ETECSA é considerada um monopólio porque é a única empresa de telecomunicações em Cuba, controlada pelo Estado. Esse controle absoluto significa que não há concorrência no setor, resultando em tarifas elevadas e um serviço deficiente, como evidenciado pelas recentes reclamações sobre o aumento das tarifas. A falta de concorrência limita as opções para os consumidores e perpetua um sistema em que o Estado mantém o controle total sobre as comunicações.
Quais são as principais críticas ao aumento de tarifas da ETECSA?
As principais críticas ao aumento tarifário da ETECSA concentram-se no fato de que as novas tarifas são proibitivamente altas e inacessíveis para a maioria dos cubanos. Os planos em pesos cubanos (CUP) são limitados e caros, enquanto pacotes em dólares são promovidos, acessíveis apenas para aqueles que recebem remessas ou têm acesso a divisas. Isso gerou uma grande indignação, pois é percebido como uma forma de exclusão digital e desigualdade econômica.

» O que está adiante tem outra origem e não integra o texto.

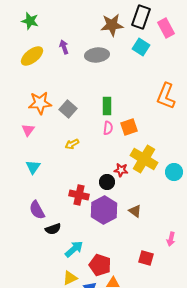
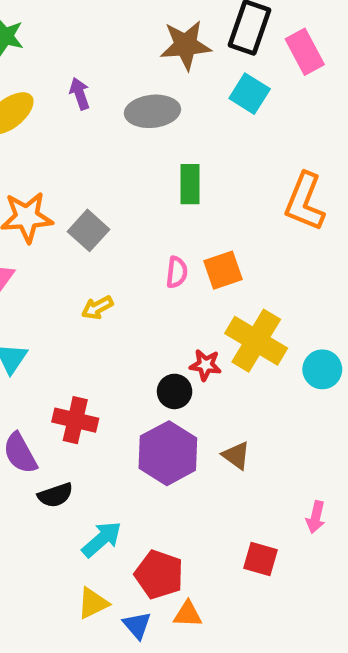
green rectangle: (107, 106) -> (190, 184), moved
red cross: (79, 195) -> (75, 420), moved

Como o aumento das tarifas da ETECSA afeta a população cubana?
O aumento das tarifas da ETECSA afeta a população cubana ao limitar severamente o acesso à internet e à telefonia móvel. As tarifas em CUP são extremamente altas em relação ao salário médio, obrigando muitos a depender de recargas internacionais. Isso não apenas restringe o acesso à comunicação e à informação, mas também exacerba as desigualdades sociais, uma vez que apenas aqueles com acesso a dólares conseguem se manter conectados.
Que papel desempenha o governo cubano no controle da ETECSA?
O governo cubano controla a ETECSA através de uma estrutura estatal e militar que inclui entidades como a RAFIN S.A., vinculadas às Forças Armadas. Isso permite ao Estado gerenciar as receitas da ETECSA sem transparência ou prestação de contas, priorizando a captação de divisas em detrimento da melhoria do serviço para os cidadãos. Essa estrutura de controle reforça o monopólio e limita a possibilidade de implementar reformas que beneficiem o público.
Qual é o impacto da dolarização dos serviços da ETECSA na sociedade cubana?
A dolarização dos serviços da ETECSA impõe uma barreira econômica que afeta gravemente a sociedade cubana. Ao oferecer pacotes de dados em dólares, exclui-se aqueles que não têm acesso a divisas, criando uma lacuna digital que limita o acesso à comunicação, à educação e à informação. Essa medida reforça a desigualdade e destaca a dependência da economia cubana em relação às remessas e aos rendimentos do exterior.